* _Tekstblok_:
+---+

Huishoudelijke
hulp
Er is de laatste weken nogal wat te doen geweest over
huishoudelijke hulp en de WMO. Allereerst bleken gemeenten in 2015 hiervoor
veel minder uitgegeven te hebben dan begroot was. Zo meldde de gemeente
Laarbeek alle vrij vroeg dat zij ruim 6 ton euro had overgehouden; de gemeente
Helmond wilde aanvankelijk het overgehouden bedrag niet bekend maken, maar
moest uiteindelijk ook met de billen bloot: Helmond had een aanzienlijk bedrag
overgehouden. Als klap op de vuurpijl kwam daarna de uitkomsten van een onderzoek
van de NOS en Binnenlands Bestuur: de Nederlandse gemeenten hadden een bedrag
van 310 miljoen euro minder uitgegeven dan begroot. Dit is ruim 6,5% van wat
begroot was!

+---+

* _Aangeleverd materiaal_:
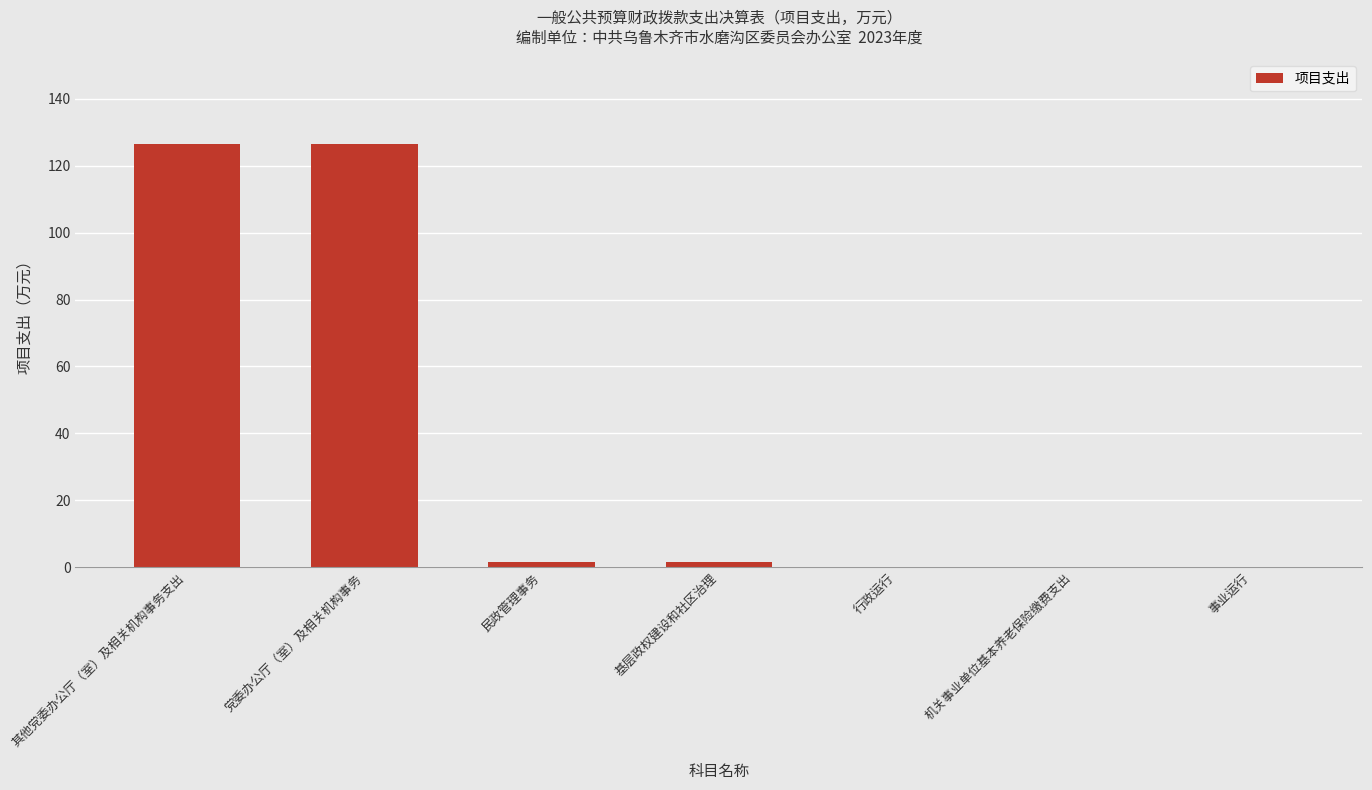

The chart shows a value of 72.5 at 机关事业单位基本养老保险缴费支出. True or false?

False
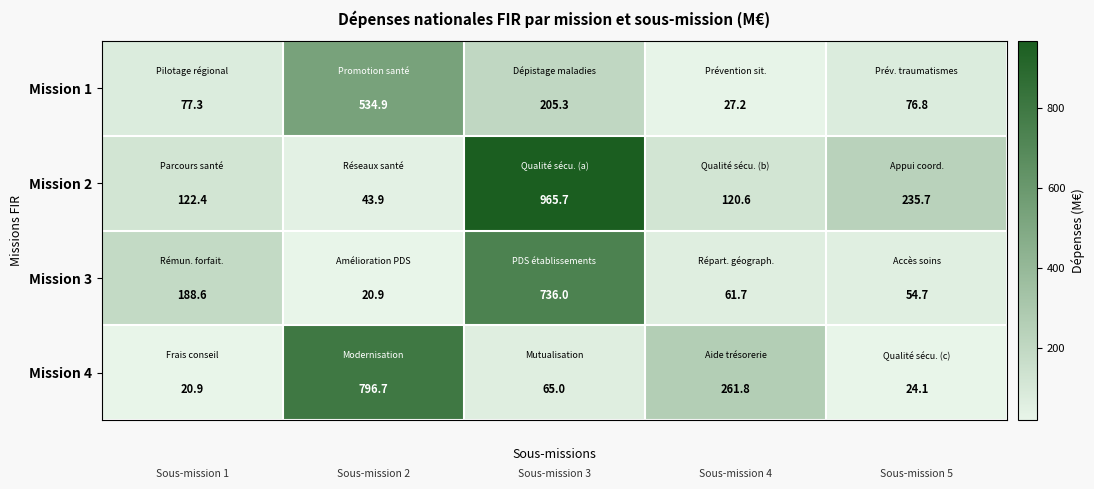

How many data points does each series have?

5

+---+

* _Opdrachten_:
- a) Hoeveel hadden de Nederlandse gemeenten volgens de tekst over huishoudelijke hulp minder uitgegeven dan begroot, volgens het onderzoek van de NOS en Binnenlands Bestuur?
- b) Schrijf een vervolg op de tekst over huishoudelijke hulp en de WMO.

* _Antwoorden_:
- a) 310 miljoen euro, ruim 6,5% van wat begroot was.

- b)
Natuurlijk schoot half Nederland meteen in de colère.
Iedereen vroeg zich af hoe dit in godsnaam mogelijk was. Allerlei verklaringen
werden gegeven, maar geen enkele verklaring was bevredigend. Wel stonden
verschillende partijen meteen klaar om te eisen dat het niet uitgegeven bedrag
niet mocht terugvloeien naar de algemene middelen, maar voor de zorg behouden
moest blijven. Heel erg consequent was dit niet. Immers de Tweede Kamer had bij
de behandeling van het wetsontwerp destijds via een amendement deze bepaling
uit het voortel geschrapt.
In Laarbeek bleek tijdens de vergadering van de
commissie Sociaal Domein – wie heeft deze naam kunnen verzinnen – dat wethouder
Briels het overschot wil behouden voor de zorg en het bedrag wil storten in een
soort egalisatiefonds.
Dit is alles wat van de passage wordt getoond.